Illegal Aliens Urged to Enter the Labor Force Without Work Authorization
Last Updated: July 12, 2013
- A similar sentiment was expressed in the agency’s internal newsletter of May 31, 2012 covering the event: “This administration . . . will not be satisfied until everyone that wants to work finds a job,” Solis said. “And that’s what our partnership with CASA de Maryland offers.” This edition of the DOL newsletter was routed to White House publicists Amy Brundage and Shannon Gilson by Labor Spokesman Carl Fillichio, who recently offended DOL staffers by emailing them a game called “Lent Madness,” which involved eliminating Episcopal saints in a Fantasy-Football style tournament.
- CASA, which stands for the Central American Solidarity Association, is a nonprofit founded in 1985 whose mission is to ensure that “all people – especially women, low-income people, and workers – can participate and fully benefit [in and from American society], regardless of their immigration status,” according to a May 29, 2012 memo to the Secretary preparing her for the visit. Another May 29, 2012 memo developed in preparation for the Secretary’s visit characterizes CASA as being “located in a shopping center” and “the site of the largest corner for day laborers.”
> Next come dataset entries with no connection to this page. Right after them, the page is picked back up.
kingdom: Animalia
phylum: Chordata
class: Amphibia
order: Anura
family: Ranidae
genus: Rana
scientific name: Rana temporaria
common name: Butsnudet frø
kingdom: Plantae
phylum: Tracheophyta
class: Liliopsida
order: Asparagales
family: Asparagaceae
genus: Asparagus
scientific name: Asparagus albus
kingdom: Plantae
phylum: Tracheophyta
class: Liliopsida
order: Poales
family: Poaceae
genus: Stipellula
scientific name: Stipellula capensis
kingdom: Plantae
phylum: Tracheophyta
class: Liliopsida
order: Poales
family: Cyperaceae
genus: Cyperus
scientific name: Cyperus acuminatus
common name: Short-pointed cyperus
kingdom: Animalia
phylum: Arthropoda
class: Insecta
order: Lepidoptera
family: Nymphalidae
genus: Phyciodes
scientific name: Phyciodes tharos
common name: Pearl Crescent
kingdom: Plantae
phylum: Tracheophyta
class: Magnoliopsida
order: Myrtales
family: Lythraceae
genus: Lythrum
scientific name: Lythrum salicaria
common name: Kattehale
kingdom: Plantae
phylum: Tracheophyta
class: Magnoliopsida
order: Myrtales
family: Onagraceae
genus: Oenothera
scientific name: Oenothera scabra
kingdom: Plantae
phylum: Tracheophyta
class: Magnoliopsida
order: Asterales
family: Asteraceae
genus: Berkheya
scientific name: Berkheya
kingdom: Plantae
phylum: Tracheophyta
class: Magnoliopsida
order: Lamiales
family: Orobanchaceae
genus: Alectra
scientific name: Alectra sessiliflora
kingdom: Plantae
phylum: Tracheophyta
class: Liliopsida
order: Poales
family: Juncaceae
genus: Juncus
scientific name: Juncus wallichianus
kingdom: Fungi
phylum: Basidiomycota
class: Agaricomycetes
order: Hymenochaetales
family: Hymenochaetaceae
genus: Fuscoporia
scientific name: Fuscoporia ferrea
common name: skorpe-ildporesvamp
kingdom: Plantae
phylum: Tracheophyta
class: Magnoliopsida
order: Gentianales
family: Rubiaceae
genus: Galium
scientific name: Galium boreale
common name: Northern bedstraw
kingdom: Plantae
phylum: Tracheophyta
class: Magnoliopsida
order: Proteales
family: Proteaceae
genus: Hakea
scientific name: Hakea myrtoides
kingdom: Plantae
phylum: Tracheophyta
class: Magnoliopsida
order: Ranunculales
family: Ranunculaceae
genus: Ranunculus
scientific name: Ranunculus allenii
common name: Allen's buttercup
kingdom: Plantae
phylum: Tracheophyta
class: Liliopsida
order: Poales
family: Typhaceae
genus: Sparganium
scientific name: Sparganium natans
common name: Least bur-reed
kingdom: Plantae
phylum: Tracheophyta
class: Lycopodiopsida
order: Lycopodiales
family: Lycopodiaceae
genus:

- Also included in the agency’s release is a July 14, 2011 Washington Post profile of CASA’s director Gustavo Torres. According to the article, “nearly half of CASA’s $6 million budget comes from local, state, and federal appropriations.” The article goes on to state that “CASA uses a significant portion of that money to help illegal immigrants.” DOL awarded the organization $187,000 in 2012 according to a May 31, 2012 email also included in the production, indicating that the agency was well aware of the way taxpayer funds were being spent.
UPDATE July 9, 2013:
The records obtained on July 9, 2013 by compulsion of the court show that CASA, which bills itself the “go-to” organization for illegal alien advocacy in that state, boasts an annual operating budget in excess of $5,000,000. Notwithstanding CASA’s apparent strength and size, DOL continues to conceal funding sources for the organization, arguing that disclosing how much taxpayer funding it receives each year could cause the day laborer training center “competitive harm.”
Also notable in the agency’s supplemental production is the fact that both U.S. Senators for Maryland Mikulski and Van Hollen appear to have lobbied DOL through a process called “lettermarking,” for CASA to win Susan Harwood Training Grant from DOL’s Occupational Safety & Health Administration (OSHA). Interestingly, though awarded $181,390 by OSHA, CASA offered none of the “intensive” safety training it promised in applying for the grant, concentrating its efforts instead on exceeding even its own goals in the delivery of labor rights training.